Les déplacés climatiques n’avaient jusqu’à présent aucun statut. Avec cet avis du comité des droits de l’homme, rendu public le 21 janvier à Genève, leur avenir, à défaut d’être simple, pourrait du moins être mieux encadré par le droit.

Pour la toute première fois, le comité des droits de l’homme – organe des Nations unies composé d’experts indépendants en charge de vérifier l’application du pacte relatif aux droits civils et politiques – a estimé que les personnes qui fuient les effets du réchauffement climatique ne devraient pas être renvoyées dans leur pays si leurs droits fondamentaux sont menacés.

 Réuni à Genève le comité composé de 18 experts internationaux a ouvert une fenêtre à la reconnaissance du droit à l’asile pour les réfugiés climatiques.Et ce par les paroles de son vice-président: Yuval Shnay: ». « Etant donné la gravité de la question et de la détérioration continue des conditions dans certains Etats insulaires, il était important que le Comité identifie les critères pour statuer sur les futurs cas et la possibilité de reconnaître les demandes d’asile pour les “réfugiés climatiques »

La loi antigaspillage adoptée au Parlement

Le Parlement a adopté définitivement, jeudi 30 janvier, le projet de loi contre le gaspillage.

  • Des objectifs chiffrés

Le texte inscrit dans la loi :

  • l’objectif de 100 % de plastique recyclé d’ici au 1er janvier 2025
  • une réduction de 50 % d’ici à 2030 du nombre de bouteilles en plastique à usage unique vendues
  • l’interdiction de mise sur le marché des emballages en plastique à usage unique d’ici à 2040.

Alors que la  loi contre le gaspillage fixe à 100 % l’objectif de plastique recyclé d’ici à 2025 a été adoptée,  la chercheuse Nathalie Gontard directrice de recherche à l’Institut national de la recherche agronomique (INRA) de Montpellier, affirme qu’elle  ne répond pas à l’urgence de la situation : « un objectif 100 % recyclage » est « impossible à atteindre » dans l’immédiat.

Ce processus ne fonctionne pas pour les plastiques.
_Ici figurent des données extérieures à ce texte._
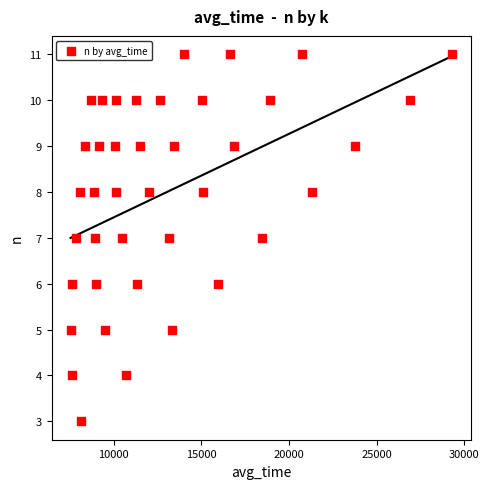

What is the range of Y values (max minus min)?

8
Seul ce qu’il conviendrait plutôt d’appeler un « décyclage » est possible : on les transforme en objets de plastique de moindre qualité, comme des cintres, des pulls ou des matériaux de construction.
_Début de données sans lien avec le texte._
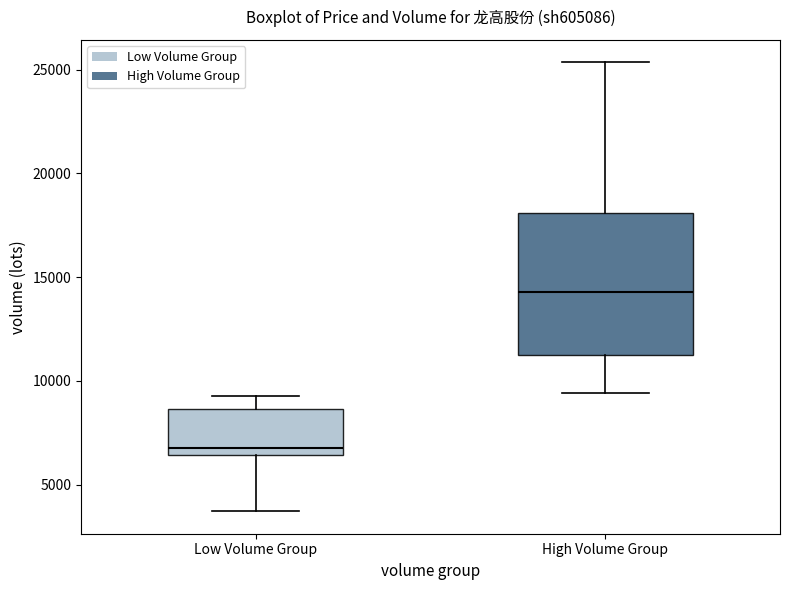

Comparing the boxes themselves (not the whiskers), which one is the tallest?

High Volume Group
Elle ajoute : « Nous focaliser sur un objectif 100 % recyclage impossible à atteindre détourne notre attention de toutes les autres mesures à prendre, qui sont à la portée de tous, dès maintenant, pour réduire notre consommation de plastique. Il s’agit d’encourager une utilisation optimale des plastiques irremplaçables et de nouvelles pratiques qui évitent le recours au plastique, comme le vrac, par exemple, ainsi que de privilégier les matériaux qui sont vraiment biodégradables, comme les bois, papiers et cartons, ou bien encore les matériaux réellement recyclables, comme le verre et le métal. Remplaçant ainsi à moindre coût le bois, la laine ou la terre cuite. Recycler 100 % de nos plastiques à l’infini et faire ainsi disparaître ces déchets est une illusion. Les bouteilles en PET  quant à elles ne peut subir qu’un recyclage unique ».